Construction Project Tower of Babel; Rivoli

Carlos Garaicoa
Construction Project Tower of Babel; Rivoli

Carlos Garaicoa, (b. 1967 Havana, Cuba), Proyecto acerca de la constuccione de la verdadera Torre de Babel (Project drawing for On the Construction of the Real Tower of Babel), 1993, Ink drawing with photograph (collage), Gift of the artist and Sicardi | Ayers | Bacino Gallery 2019.1241 (Left). Carlos Garaicoa (b. 1967 Havana, Cuba), Rivoli o el lugar de donde emana la sangre (proyecto cruel) (Rivoli, or the Place from Which the Blood Flows (Cruel Project)), 1994, Screenprint with watercolor, Gift of the artist and Sicardi | Ayers | Bacino Gallery 2019.1240 (Right)

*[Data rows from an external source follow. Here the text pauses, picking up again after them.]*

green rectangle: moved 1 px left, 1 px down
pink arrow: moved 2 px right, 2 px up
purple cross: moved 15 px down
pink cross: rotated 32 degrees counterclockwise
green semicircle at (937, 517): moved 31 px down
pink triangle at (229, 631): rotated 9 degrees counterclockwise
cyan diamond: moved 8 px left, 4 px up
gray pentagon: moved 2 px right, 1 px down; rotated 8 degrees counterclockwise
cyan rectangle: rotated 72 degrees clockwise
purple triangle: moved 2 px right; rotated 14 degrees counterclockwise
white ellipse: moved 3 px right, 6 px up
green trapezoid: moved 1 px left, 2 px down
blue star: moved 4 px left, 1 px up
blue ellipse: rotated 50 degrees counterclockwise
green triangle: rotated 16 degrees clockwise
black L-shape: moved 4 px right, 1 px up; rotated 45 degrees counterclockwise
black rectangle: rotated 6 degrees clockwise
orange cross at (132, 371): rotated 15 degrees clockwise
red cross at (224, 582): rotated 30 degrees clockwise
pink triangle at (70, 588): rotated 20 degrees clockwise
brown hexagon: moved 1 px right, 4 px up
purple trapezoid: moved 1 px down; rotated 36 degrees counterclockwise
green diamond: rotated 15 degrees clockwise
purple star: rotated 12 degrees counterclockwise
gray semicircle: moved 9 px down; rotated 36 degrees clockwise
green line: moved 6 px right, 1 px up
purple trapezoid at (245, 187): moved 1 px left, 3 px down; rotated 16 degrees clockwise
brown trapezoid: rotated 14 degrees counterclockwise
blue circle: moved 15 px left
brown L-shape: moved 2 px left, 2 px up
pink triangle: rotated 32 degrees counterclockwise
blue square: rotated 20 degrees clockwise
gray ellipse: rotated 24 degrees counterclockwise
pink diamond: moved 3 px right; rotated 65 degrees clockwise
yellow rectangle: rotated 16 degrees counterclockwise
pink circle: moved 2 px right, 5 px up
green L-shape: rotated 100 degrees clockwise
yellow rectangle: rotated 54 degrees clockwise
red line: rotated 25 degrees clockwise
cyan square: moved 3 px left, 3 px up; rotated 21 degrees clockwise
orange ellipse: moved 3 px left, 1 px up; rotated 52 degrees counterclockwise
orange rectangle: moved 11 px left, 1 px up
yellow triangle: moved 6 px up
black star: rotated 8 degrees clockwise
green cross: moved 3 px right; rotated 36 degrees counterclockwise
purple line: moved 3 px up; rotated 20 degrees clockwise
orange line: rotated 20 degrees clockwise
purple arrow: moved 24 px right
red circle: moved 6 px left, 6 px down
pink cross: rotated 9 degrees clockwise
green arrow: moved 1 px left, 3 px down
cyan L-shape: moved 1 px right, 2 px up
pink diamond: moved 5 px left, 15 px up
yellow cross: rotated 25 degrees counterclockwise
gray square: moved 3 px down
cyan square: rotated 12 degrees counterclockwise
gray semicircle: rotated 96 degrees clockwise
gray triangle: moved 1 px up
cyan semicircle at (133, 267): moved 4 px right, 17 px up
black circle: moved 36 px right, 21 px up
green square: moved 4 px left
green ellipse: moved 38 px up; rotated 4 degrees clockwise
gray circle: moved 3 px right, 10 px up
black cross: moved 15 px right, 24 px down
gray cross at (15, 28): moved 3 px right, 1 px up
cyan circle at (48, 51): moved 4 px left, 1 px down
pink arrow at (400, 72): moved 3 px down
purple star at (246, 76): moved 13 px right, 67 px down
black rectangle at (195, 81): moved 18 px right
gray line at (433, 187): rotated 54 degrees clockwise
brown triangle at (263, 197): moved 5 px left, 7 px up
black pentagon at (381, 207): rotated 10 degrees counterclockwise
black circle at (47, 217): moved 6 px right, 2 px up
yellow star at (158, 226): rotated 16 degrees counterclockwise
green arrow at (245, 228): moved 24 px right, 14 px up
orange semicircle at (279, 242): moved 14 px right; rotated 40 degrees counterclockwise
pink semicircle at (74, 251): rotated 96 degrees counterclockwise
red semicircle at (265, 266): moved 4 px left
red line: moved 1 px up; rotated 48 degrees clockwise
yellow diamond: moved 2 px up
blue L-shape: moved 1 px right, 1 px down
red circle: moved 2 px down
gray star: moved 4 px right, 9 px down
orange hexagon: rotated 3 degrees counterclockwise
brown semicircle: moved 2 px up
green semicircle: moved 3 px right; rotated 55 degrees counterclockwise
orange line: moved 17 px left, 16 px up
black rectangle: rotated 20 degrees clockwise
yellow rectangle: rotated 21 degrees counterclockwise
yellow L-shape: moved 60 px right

The generous donation of two works by Carlos Garaicoa brings this influential Cuban artist into the collections of the Davis Museum for the first time. Born in Havana in 1967, Garaicoa currently lives and works in Madrid, and also maintains a studio in Havana. His work has been widely exhibited internationally, including at the Venice Biennale and Documenta 11 and 14, and is held in many significant collections, such as the Museum of Modern Art, the MFA Houston, and the Museum of Contemporary Art in Los Angeles. Garaicoa investigates the symbolic power of architecture—often, as in these two works, in Havana—and how the meanings of structures are shaped by the passage of time. Havana is marked by ruins: buildings from the pre-Revolutionary past that have disintegrated from neglect, as well as modernist projects left unfinished by the 1959 Revolution. For the artist, these modern ruins allow him to critique generally accepted modernist ideas concerning social and political utopias, as well as the political, economic, and social structures and policies that constantly change the urban landscape. Many of his works mimic the blueprints of the professionals he questions.

The unique collage On the Construction of the Real Tower of Babel (Proyecto acerca de la construcción de la verdadera Torre de Babel) includes a photograph showing part of the Gran Hotel, built in 1889, with one corner of the historic building supported by wooden beams to prevent collapse. In Garaicoa’s hands, the beams become the fictional foundation for a modern gleaming pyramidal tower that seems to have been abandoned by the Revolutionary government: such a project would have been absurd in the early 1990s. He refers to this unbuilt structure—shown in the drawing as if an architect’s sketch—as a new or “real” Tower of Babel, raising questions about communication in a place meant to house foreign tourists.